Nearly 2 year old suddenly getting up and down from the table at dinner time!(9 Posts)
It's driving me mad! Will it just stop eventually or should I be 'doing' something about it. I really don't want meal times to be stressful but do want good manners. I know she's too young really BUT...perhaps she isn't. I think she's distracted and wants to play. I usually say she can get down if she's finished and she hops down and then starts asking to watch a DVD / get me to play with her so I say that I will after dinner etc. She will always come back to sit down 3 or 4 times to eat some more. Today after all the malarky and she had seemingly finished, I put some of her dinner in a small bowl and gave it to her on the sofa and then she ate it, so she's obviously still hungry.
What do you think?
I have no advice but my DS (2.3) is exactly the same - ever since we took him out of his booster seat and let him sit on a proper chair which was about when he turned 2.
Tbh, we just carry on eating our meal and let him get up and down - although I never give him the food to eat elsewhere - he knows it is the table or not at all. Unfortunately, as he is apparently able to exist of fresh air, he usually opts for the 'not at all' option
Am hoping thinking it is just a phase.........
Will watch this thread though to see if anyone has any advice!
Think you just have to relax about it.
2 years is young to sit through whole meal, some children will but, most find it hard.
I'd ebforce some controllable rules, like no tv during dinner for eg but if she wants to get down, she could ask and then play quietly until ready to come back.
Key for me is - it IS mealtime so everyone else wants to be able to enjoy meal and chat to each other, if she wants to join in then great if not then she can be polite about it, but not forced to stay.

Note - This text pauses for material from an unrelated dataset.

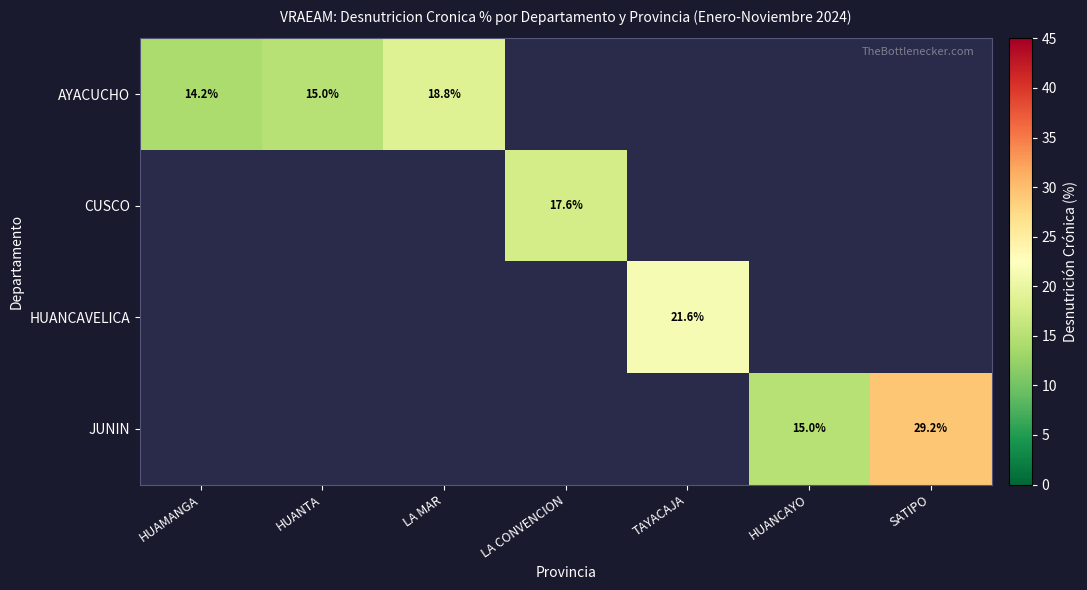

Which label corresponds to the smallest value in the chart?

HUAMANGA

(my ds (2) is the same, but asks "me, down, please?" first. softens the annoyance!)
Slur has reminded me of something - we always have the TV switched off when we are eating.
defo too young, mine is 5 and does this.
i give him targets,ie eat 10 fork fulls and then you can get down.
he has soemthing to focus on, and counts with us it kinda works mostly.
but telly goes off at meal times, and we sit at the table.
soemtimes we read Topsy & Tim while eating, this keeps him at the table too.
choose your battles is my advice.
Oh, it will take a few years of stress before those of us who want them get the type of oldfashioned mealtime we deserve. Just try to make sure that the stress is not felt too much by her, try to suffer in silence.
Two is probably a bit young anyway- the approach of previous posters sounds good.
By the time they are school age I would be firmer (after all, they can't run around during school dinners).
But I have to tell you that it's only since ds turned 8 that mealtimes have finally developed into those relaxed happy family occasions some of us remember from our early years. Have to say it's definitely worth it though. Just try not to stress too much before you get there.
Thanks everyone. She used to sit down until she was full, until about 2 weeks ago, which is where my confusion has come from.
The other thing is that at nursery they all sit until they've finished, so if they can get her to do it, why can't I?
I am also wondering if it has stemmed from me doing 'carpet breakfasts' twice a week (to make my life easier in terms of getting it altogether and clearing it up afterwards) - perhaps I need to get back to all meals being at the table again?
lol they can get them to do almost anything at nurseries!
I once arrived to find about 16 children ranged from 12m-2year olds sitting ever so neatly next to each and passing round a plate of snacks to each other, having only taken one.
I think they drug them.
That is so true Slur - I could never get dd to eat or sleep like they do at nursery. They must bribe them with chocolate.
Dd is 3 and I don't try very hard to keep her at the table. I don't see the point TBH. She knows there are different rules in different places. We have somewhat lost the plot with the 'only eat in the kitchen' rule too.